Reply: Thank you for this comment. After the revision, the table number has changed to Table 7. We agree that including additional baselines would strengthen the experimental validation. However, to the best of our knowledge, the two previously reported SOTA methods are the only approaches that provide results on this specific dataset, and thus they remain the only directly comparable methods on this benchmark. To address your suggestion, we have expanded Table 7 by adding results for several additional representative SOTA visual and multimodal methods that deal with similar tasks. Although these methods are not evaluated on our dataset, we include them to provide a broader contextual comparison and position our method with respect to SOTA approaches.
Lines 576-580: A comparison with contemporary visual and multimodal SOTA models [17, 22, 24] trained on other representative single-task datasets sourced from YouTube (e.g., D-Vlog and YouTubePD) indicates that our proposed model achieves results comparable to these methods and, in many cases, surpasses them.
Comment 5: Multi-task classification and label interpretation
The proposed method appears to focus on multi-task classification. In such a setting, multiple label combinations may be possible (e.g., HC, PD, Depressed, PD+Depressed). It is not clear how the model handles cases involving multiple conditions. Please clarify how classification decisions are made when multiple categories are present and how the outputs should be interpreted in such scenarios.
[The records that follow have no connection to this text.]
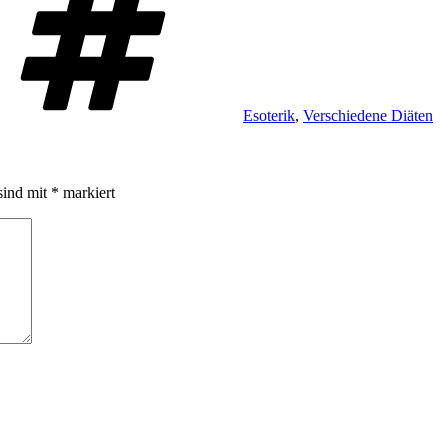
Esoterik
,
Verschiedene Diäten
sind mit
*
markiert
Reply: Thank you for this comment. In our dataset, each video is annotated with exactly one label for the Parkinson’s disease (PD) and one label for the depression, and, according to the available annotations [32], there are no samples simultaneously labeled as positive for both cases (i.e., no explicit comorbid cases such as PD+Depressed). Consequently, we were not able to empirically evaluate the model’s behavior under explicit comorbidity labeling or to report performance for such combined categories. Throughout this work, we therefore proceeded under the dataset-driven assumption that, within this corpus, the presence of one disease implies the absence of another one. We agree, however, that handling comorbidity is an important and practically relevant scenario. In future work, we plan to extend the annotation scheme of the WSM corpus to explicitly capture ambiguous and comorbid cases (including combinations such as those in your examples), which will enable a systematic analysis of multi-disease scenarios and a more precise interpretation of multi-task outputs. Moreover, we have expanded the research corpus description, to explicitly mention these limitations on the comorbidity of the current pipeline.
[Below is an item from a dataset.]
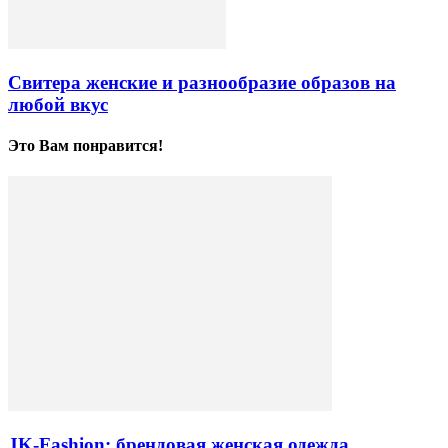
Свитера женские и разнообразие образов на
любой вкус
Это Вам понравится!
JK-Fashion: брендовая женская одежда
Lines 418-423: Importantly, the annotation protocol [32] used provides only binary labels (disorder or healthy) within each sub-corpus and does not include any comorbidity (e.g., both depression and PD, or PD and Alzheimer’s disease) as an explicit category. Therefore, our study does not model or estimate multi-label combinations, and the outputs should be interpreted only with respect to the single-disease labels available in the corpus.
Lines 773-776: Fourthly, since the current study does not evaluate comorbid conditions due to the lack of explicit annotations, in future work we plan to investigate multi-disease settings by leveraging corpora with annotated comorbidity cases.
Author Response File:
Author Response.pdf
Round 2
Reviewer 1 Report
Comments and Suggestions for AuthorsThe authors have revised the manuscript according to the reviewers' comments.
Reviewer 2 Report
Comments and Suggestions for AuthorsThe authors took all my comments into account. I can recommend the manuscript for publication.
Reviewer 3 Report
Comments and Suggestions for AuthorsIn this revision, all the issues raised have been fully addressed.